--- DOCUMENT EXCERPT Enclosed Below ---

What will be scraped
How filtering works
To filter results by a certain website, you need to use site:
operator which restricts search results to papers published by websites containing <website_name>
in their name.
This operator can be used in addition to OR
operator i.e site:cabdirect.org OR site:<other_website>
. So the search query would become:
search terms site:cabdirect.org OR site:<other_website>
Prerequisites
Basic knowledge scraping with CSS selectors
CSS selectors declare which part of the markup a style applies to, thus allowing you to extract of data from matching tags and attributes.
If you haven't scraped with CSS selectors, there's a dedicated blog post of mine about how to use CSS selectors when web-scraping that covers what it is, pros and cons, and why they matter from a web-scraping perspective and show the most common approaches of using CSS selectors when web scraping.
Separate virtual environment
If you're on Linux:
python -m venv env && source env/bin/activate
If you're on Windows and using Git Bash:
python -m venv env && source env/Scripts/activate
In short, it's a thing that creates an independent set of installed libraries including different Python versions that can coexist with each other in the same system, thus preventing libraries or Python version conflicts.

--- End of Enclosed DOCUMENT EXCERPT ---

TASKS
- 1) In the scraping tutorial, which operator limits search results to papers published by a particular website?
- 2) Pick up the scraping tutorial after its last sentence and carry it forward.
The records have no connection to the scraping tutorial.

--- LISTED ENTRIES Enclosed Below ---

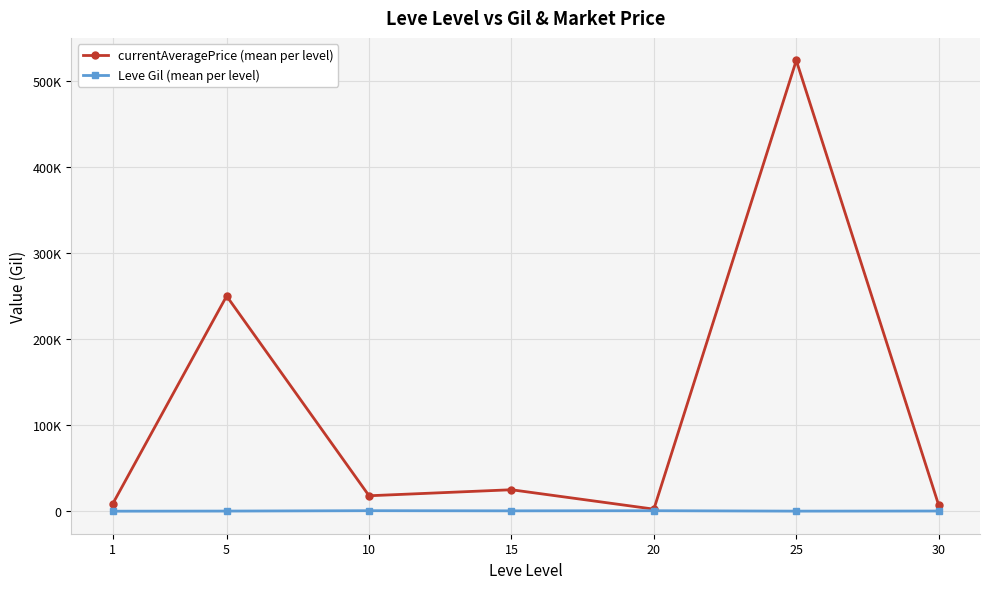

At which category is the sum across all series the highest?

25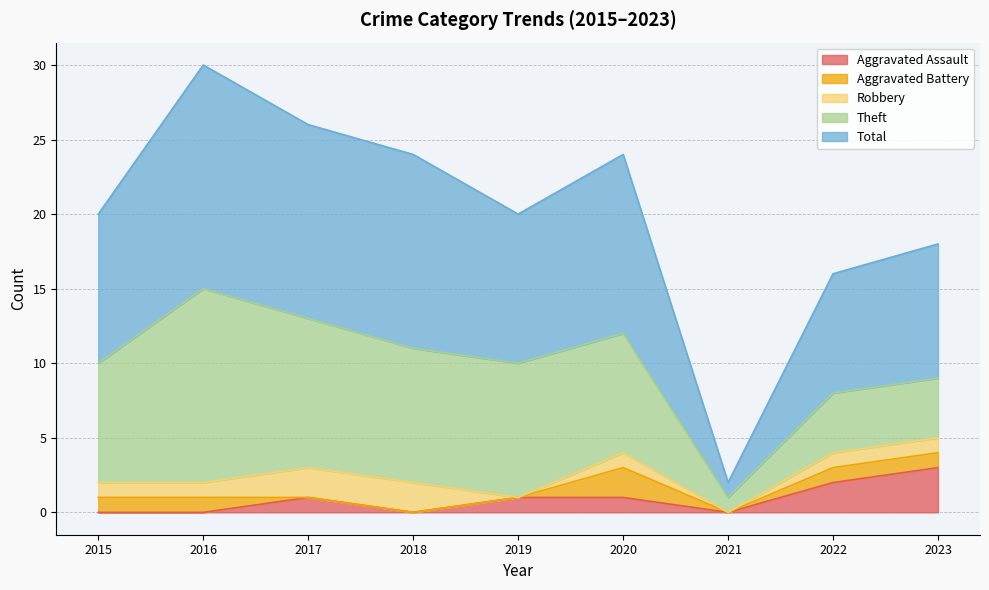

At which category is the sum across all series the highest?

2016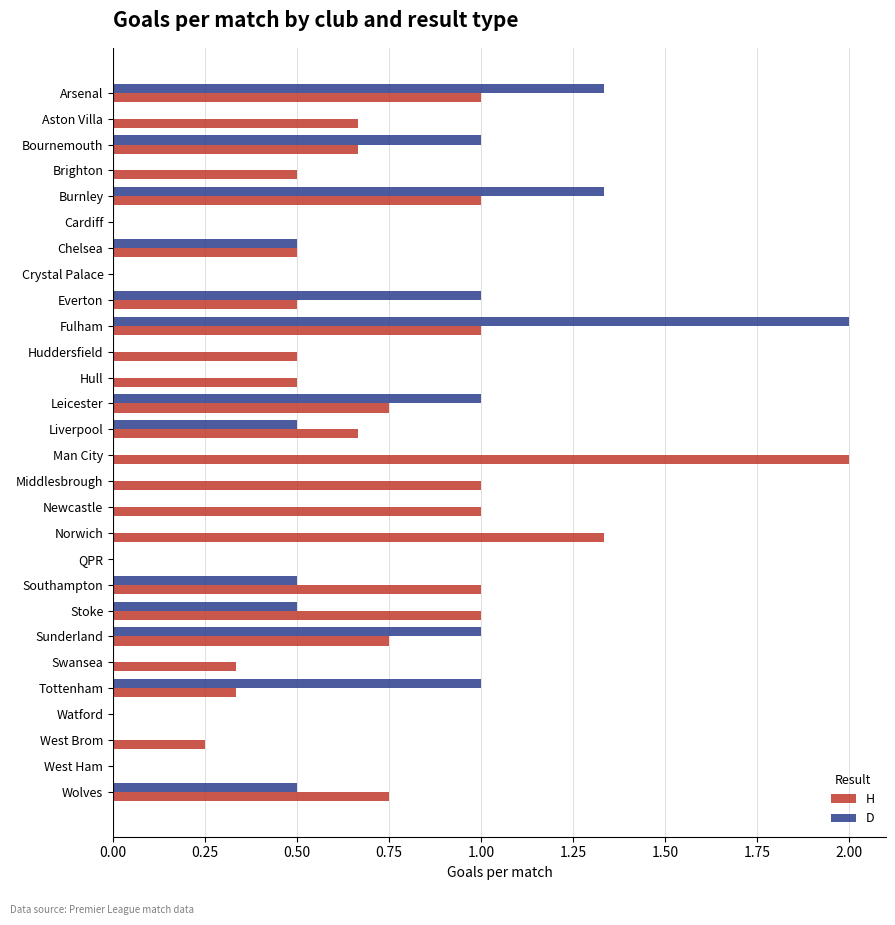

Which series changed the most between Aston Villa and Sunderland?

D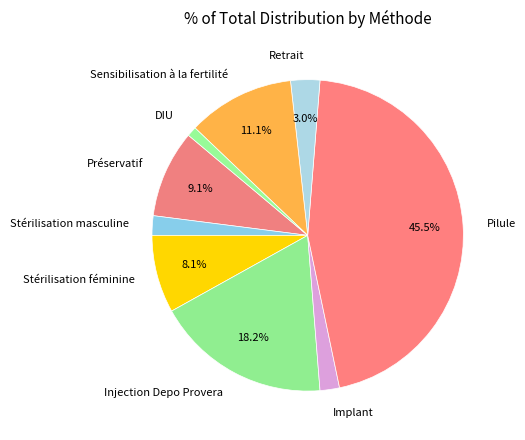

Count the number of slices in the pie.

9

--- End of Enclosed LISTED ENTRIES ---

ANSWER LIST
- 1) The site: operator.

- 2)
If you haven't worked with a virtual environment before, have a look at the dedicated Python virtual environments tutorial using Virtualenv and Poetry blog post of mine to get familiar.
📌Note: This is not a strict requirement for this blog post.
Install libraries:
pip install requests parsel google-search-results
Reduce the chance of being blocked
There's a chance that a request might be blocked. Have a look at how to reduce the chance of being blocked while web-scraping, there are eleven methods to bypass blocks from most websites.
Google Scholar Organic Results API
Alternatively, you can do the same thing using Google Scholar Organic Results API from SerpApi. It's a paid API with a free plan.
The difference is that you don't have to create the parser from scratch, maintain it, figure out how to scale it, how to bypass blocks from Google, and figure out which proxy/captcha providers are good.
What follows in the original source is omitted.